[Records contained in a dataset]
BEGIN

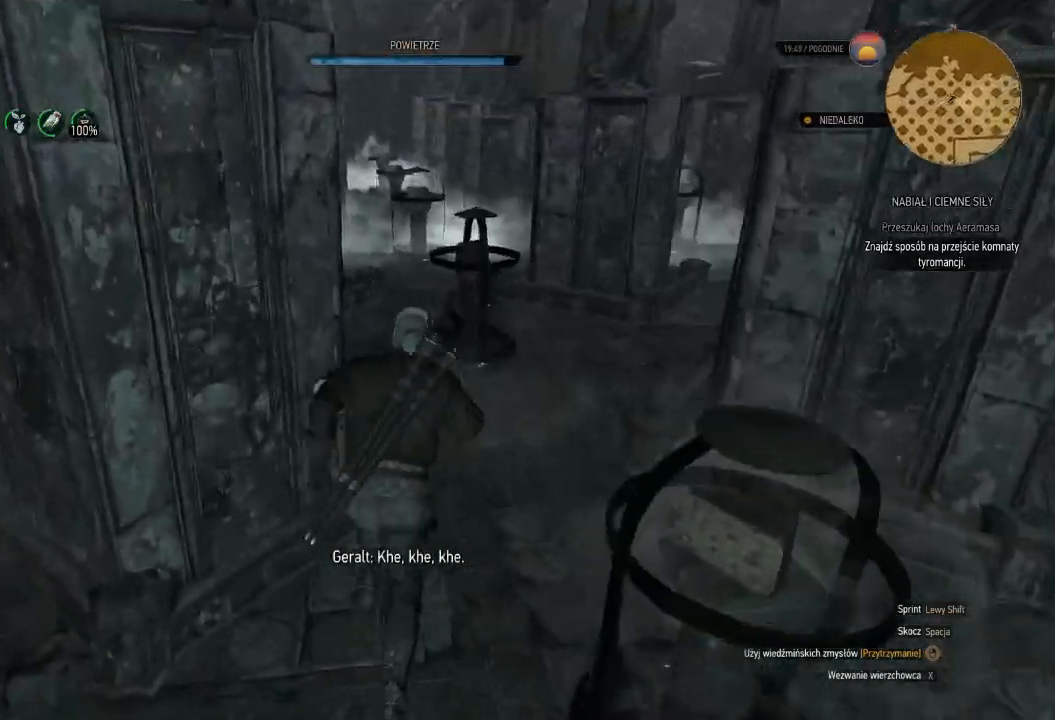
{"keys": ["shift", "w"], "mouse": [], "events": [[60, "d", "up"]]}
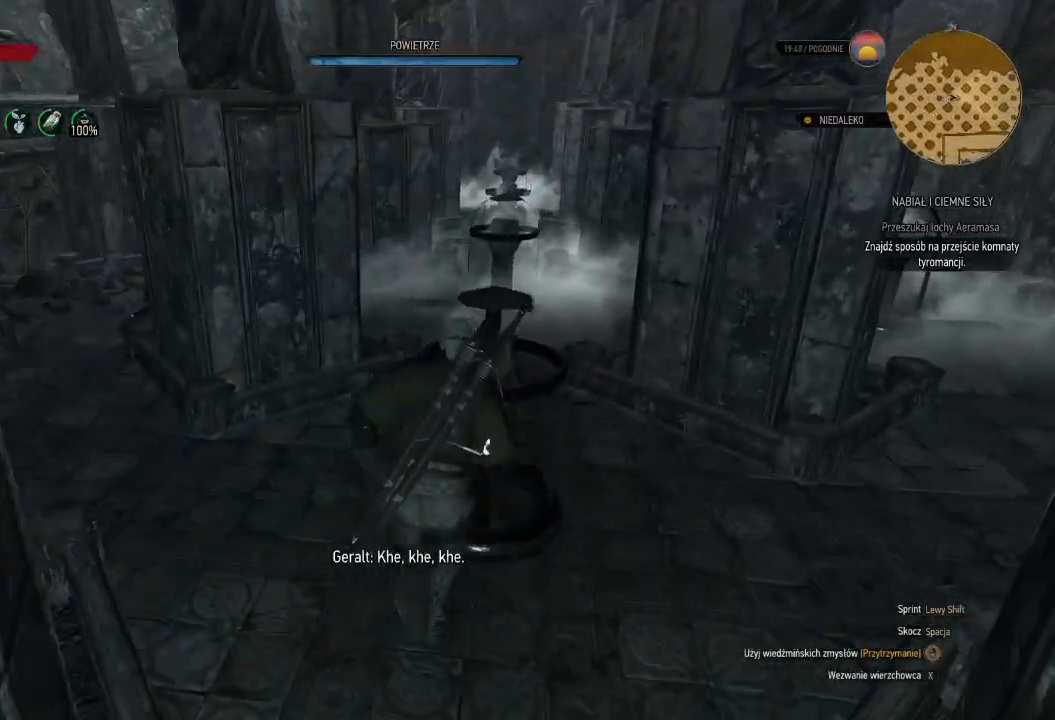
{"keys": ["w"], "mouse": [], "events": [[440, "shift", "up"]]}
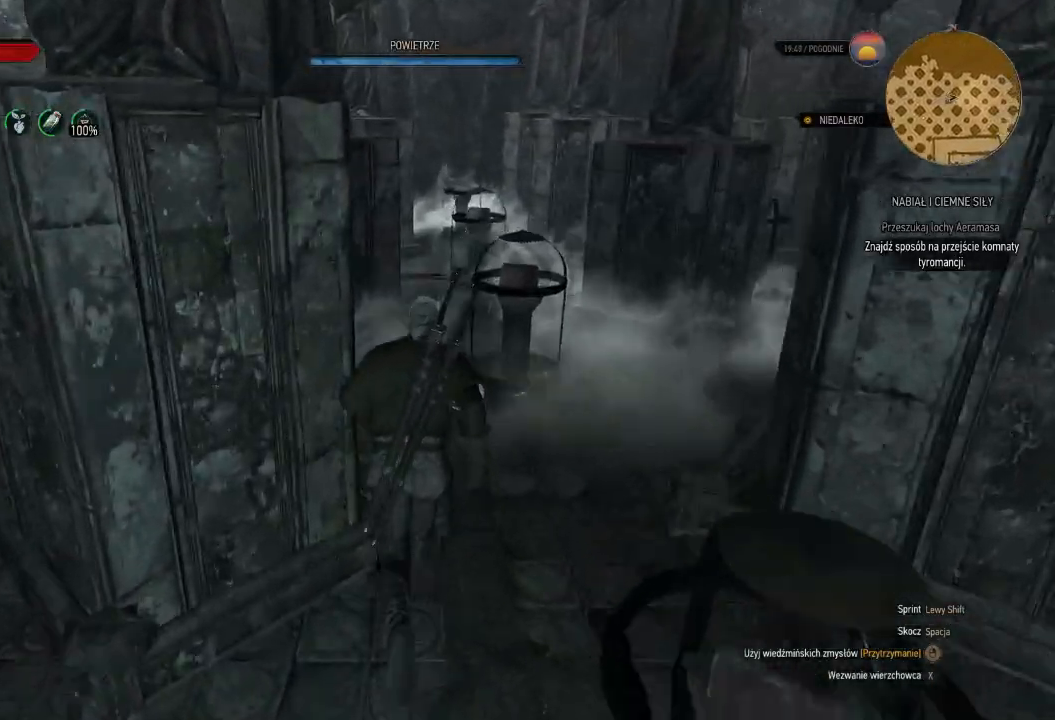
{"keys": ["d", "w"], "mouse": ["right"], "events": [[40, "d", "down"], [200, "mouse_right", "down"], [240, "d", "up"], [400, "d", "down"]]}
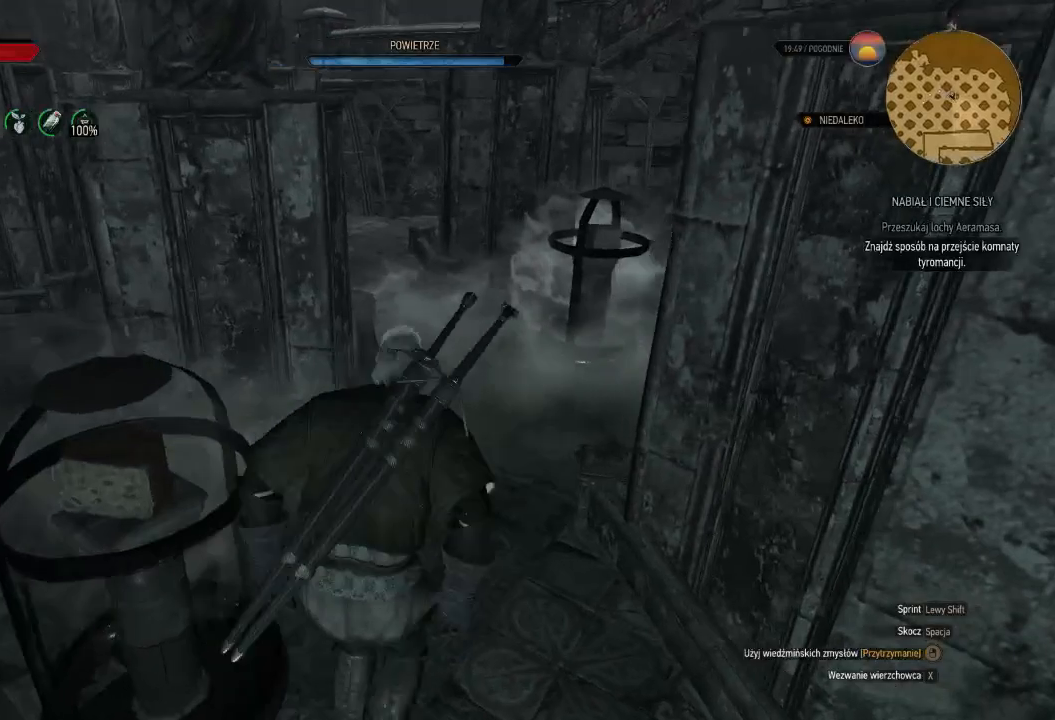
{"keys": ["w"], "mouse": ["right"], "events": [[80, "d", "up"]]}
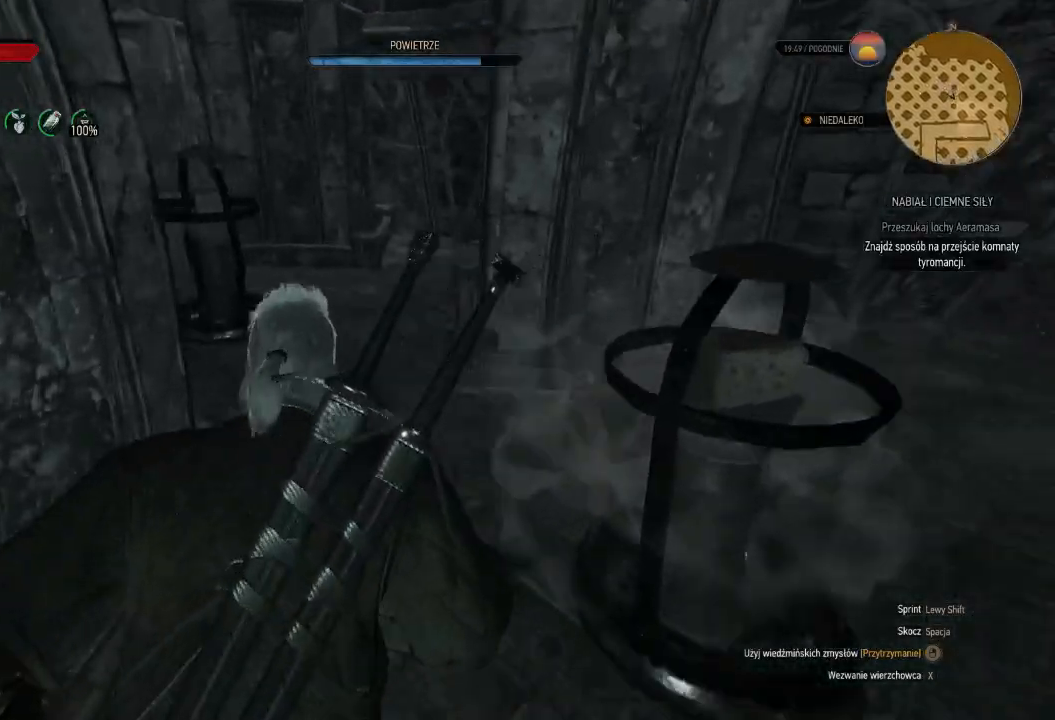
{"keys": ["w"], "mouse": ["right"], "events": []}
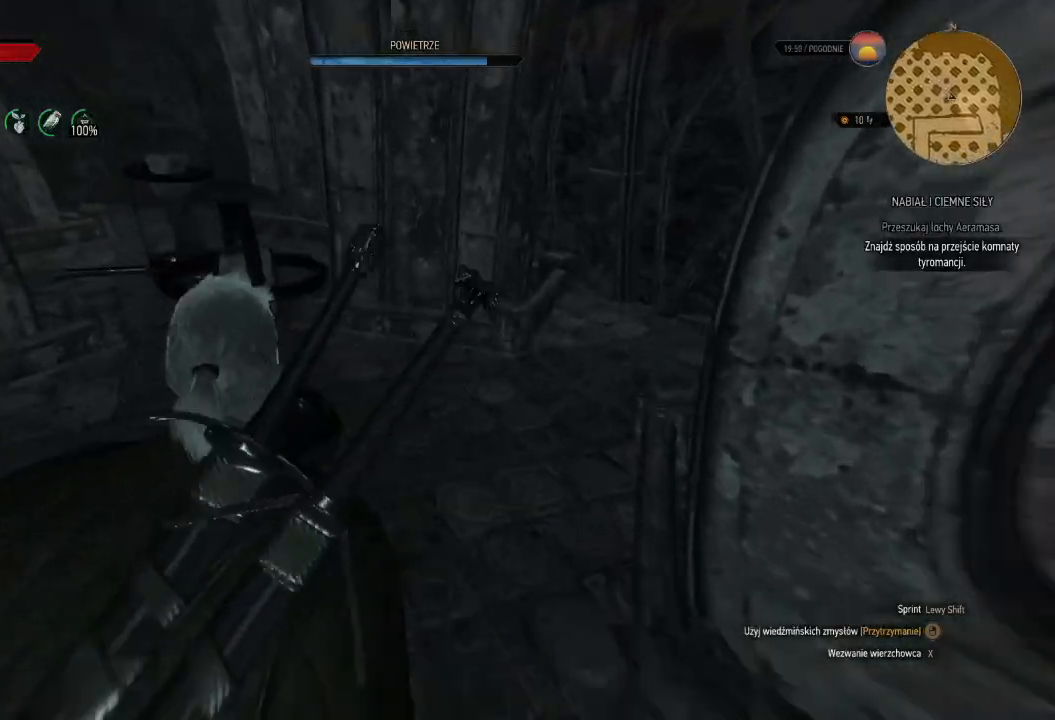
{"keys": ["w"], "mouse": ["right"], "events": [[100, "d", "down"], [280, "d", "up"]]}
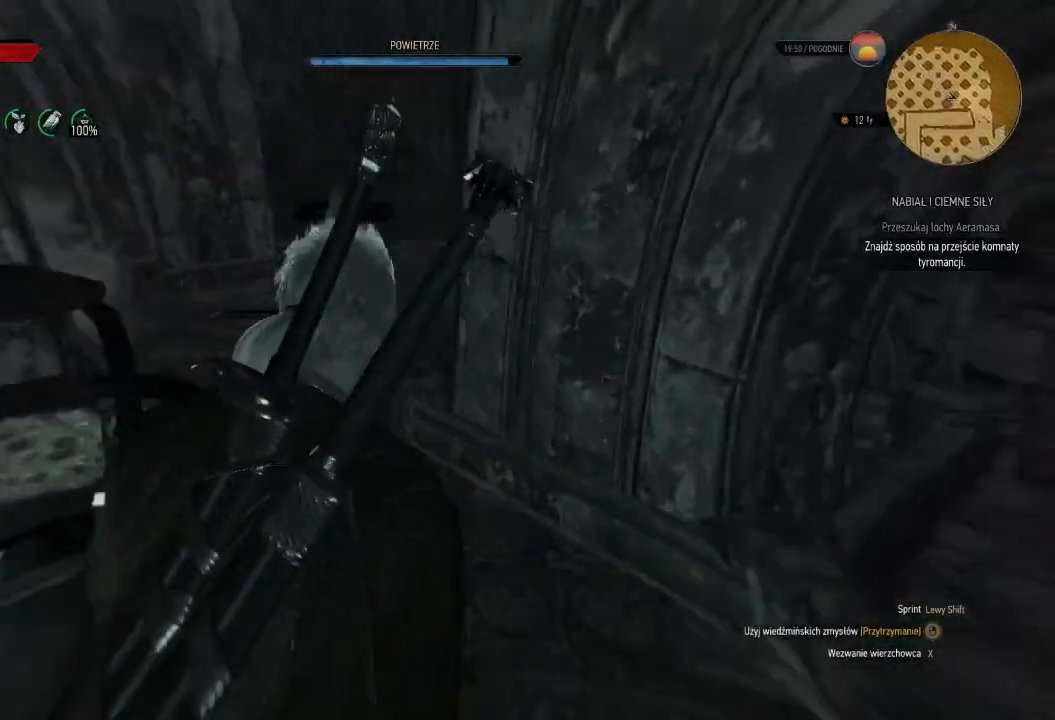
{"keys": ["w"], "mouse": ["right"], "events": [[260, "a", "down"], [400, "a", "up"]]}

END

• **Aim of the task**:
After dropping every picture, transcribe each entry exactly.

• **Result of the task**:
{"keys": ["shift", "w"], "mouse": [], "events": [[60, "d", "up"]]}
{"keys": ["w"], "mouse": [], "events": [[440, "shift", "up"]]}
{"keys": ["d", "w"], "mouse": ["right"], "events": [[40, "d", "down"], [200, "mouse_right", "down"], [240, "d", "up"], [400, "d", "down"]]}
{"keys": ["w"], "mouse": ["right"], "events": [[80, "d", "up"]]}
{"keys": ["w"], "mouse": ["right"], "events": []}
{"keys": ["w"], "mouse": ["right"], "events": [[100, "d", "down"], [280, "d", "up"]]}
{"keys": ["w"], "mouse": ["right"], "events": [[260, "a", "down"], [400, "a", "up"]]}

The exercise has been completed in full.